Unlike stimulus checks, which you don't have to pay taxes on, unemployment payments are considered taxable income and will need to be accounted for on your 2021 return. And this tax season, you won't be able to rely on a tax break for unemployment insurance, either. While taxes had been waived on up to $10,200 received in unemployment for those making less than $150,000 in 2020 -- the first year of the pandemic -- that was only temporary relief and no such tax break exists for UI received in 2021.

Here's everything you need to know about unemployment benefits for this tax season.

Do you have to pay taxes on unemployment?

Yes. The IRS considers unemployment benefits "taxable income." When filing this spring, your unemployment checks from 2021 will be counted as income, taxed at your regular rate. This applies both to standard unemployment benefits and the expanded benefits that were available to some during 2021. 

Unlike traditional employment, where taxes are withheld from your paycheck, you're not required to have federal taxes withheld from your benefit payments. Unless you opted to have taxes withheld, you could end up owing taxes when you file your tax return.

Do you have to pay state taxes on unemployment?

Maybe. If your state of residence collects income taxes, you may have to pay taxes on your benefits to both state and federal governments. That noted, there are a few states that waive unemployment income taxes. They are:

  • California
  • Montana
  • New Jersey
  • Pennsylvania
  • Virginia

Indiana and Wisconsin both offer partial exclusions.

How do I know if I already paid taxes on my unemployment benefits?

If you received unemployment insurance this year, you'll receive a Form 1099-G, which shows how much money you received from your unemployment benefits. It will also show whether or not you elected to withhold taxes and, if so, how much was withheld.

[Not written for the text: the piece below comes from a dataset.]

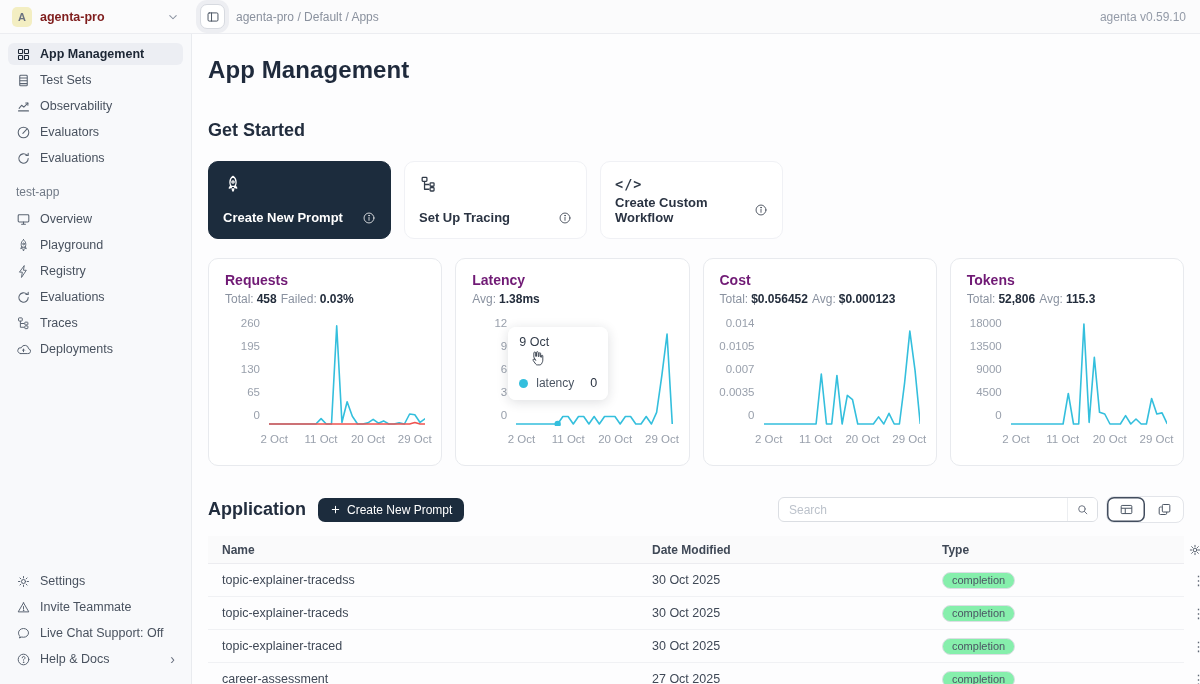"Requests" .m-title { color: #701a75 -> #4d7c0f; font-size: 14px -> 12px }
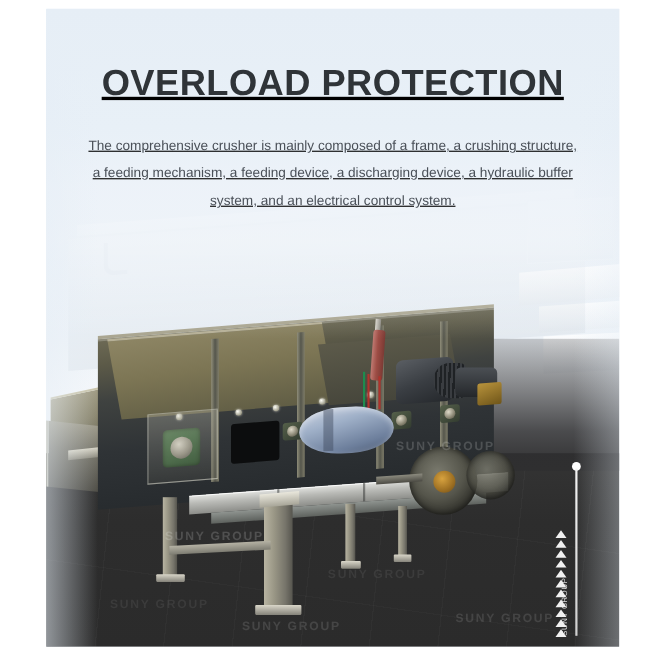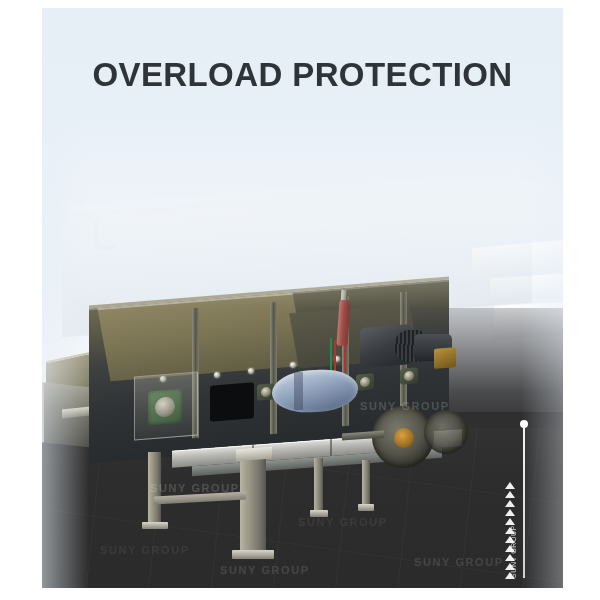"OVERLOAD PROTECTION" .text-block { text-decoration: none -> underline }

How to avoid a large tax bill in the future

Whether or not you decide to withhold taxes from your unemployment benefits depends on your financial situation. If you need the full payment to get by, it may sound appealing to put off paying taxes in the hope of being in a stronger financial situation later on. That noted, it can be devastating to get hit with a big tax bill in the spring. 

Your options include making estimated quarterly tax payments in advance, having your taxes automatically withheld from each payment or paying in full when you file your tax return the following year.

Many sole proprietors and freelancers make estimated quarterly tax payments, which lets you spread out what you owe into four annual payments. That noted, because these payments are based on your estimated total income, you could end up paying too much -- resulting in a refund -- or too little -- which would require an extra payment come the April 18 deadline. 

To have your unemployment checks taxed like a regular paycheck, you can fill out Form W-4V. Since taxes will be withheld from each payment, it will reduce the amount you receive weekly, but can prevent you from owing a hefty tax bill the following tax season.